Tuesday, January 27, 2015

All the Answers

22313641Messner, Kate. All the Answers
January 27th 2015 by Bloomsbury USA Childrens
E ARC from Netgalley.com

Ava has been having troubles in math class, and has some test anxiety, but when she finds a pencil in these junk drawer at her house, she finds that when she writes a question, she hears an answer. This isn't the sort of thing that you share with everyone, but she tells her best friend, Sophie, who thinks that the girls could use the pencil to do any number of amusing things. There are a number of anxiety-provoking things going on in Ava's life. A large new superstore threatens to put her father's store out of business, so he spends a lot of time cooking noteworthy food like kale doughnuts, hoping to give the store a famous hook. Her grandfather is in a nursing home and being fairly uncommunicative; her grandmother passed away not long ago, and her mother and grandfather are at odds. Ava's other grandmother who lives with them hasn't been feeling well. Ava plays saxophone, but is anxious about trying out for the jazz band, and she also doesn't really want to participate in the class wilderness trip trip that includes zip lining.  With the pencil's help, Ava and Sophie try to arrange romances and social situations at school, but the pencil won't tell the future. It does, however, tell Ava that a person important to her is ill, and gives her time to get the person help. She manages to solve some mysteries about the pencils, as well as problems in her own life, and finally realizes that she doesn't need to count on the pencil for help.
Strengths: Ailing grandparents seem to be a new trend in MG fiction. And it is a timely topic. Messner is a popular author, and magical realism always does well, A magical pencil that answers questions is a great premise.
Weaknesses: The preponderance of problems in this one is a bit much, and the explanations tend toward the didactic. There was so much going on that it started to seem ridiculous. The drama with Sophie, school, and the family store would have been enough. I didn't believe that Ava would not have recognized the voice of the pencil, and the explanation of why it talked was not necessary. Not my favorite Messner.
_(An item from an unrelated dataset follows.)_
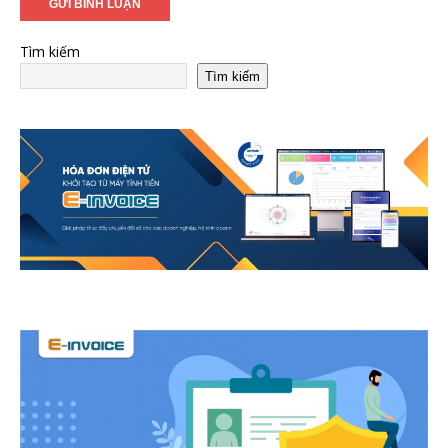
Tìm kiếm
Tìm kiếm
22206705Stanely, Diane. The Chosen Prince
January 27th 2015 by HarperCollins
E ARC from Netgalley.com

Prince Alexos of Arctos has to deal with his stern and disapproving father, King Ecktor, but at least can run quickly. He is entered in to the kingdom's festival race, and does fairly well, considering he almost dies because he has the summer sickness. He lives, but is crippled, so his father is pretty much done with him, especially since Alexos' young brother, Teo, who is supposed to be heir now that Alexos isn't fit, dies mysteriously. Since his father has to deal with the threat of Ferra and its criminal king, Pyratos, Alexos is left to his own devices. He decides to find Peles of Attaros, who won the race, and get his out of his father's auxiliary army and make him his private guard. He manages to do that, but when his father's camp is attacked by Pyratos, and his father is killed, Alexos knows there is little that any of them can do. Traveling on Pyratos' ship, the group comes across a magical island where the only three inhabitants are Claudio, Aria... and a young boy named Teo. What is their relationship to Pyratos and Alexos, and how will Athene decide to deal with them?
Strengths: There is a huge demand for books about ancient Greece and Rome... Michael Ford's Fire of Ares trilogy is one of my best circulators. This book (which I didn't realize was based on Shakespeare's The Tempest until I pulled it up on Goodreads) had lots of details about life in ancient times, intrigue and action, and military maneuvers as well.
Weaknesses: This was written in a weirdly stilted way, using a present tense. While there was a lot of fighting going on, the focus was more on Alexos, who couldn't participate in the fighting because of his disability. This was more philosophical than I would have wanted, and reads like a book for children written in the 1950s.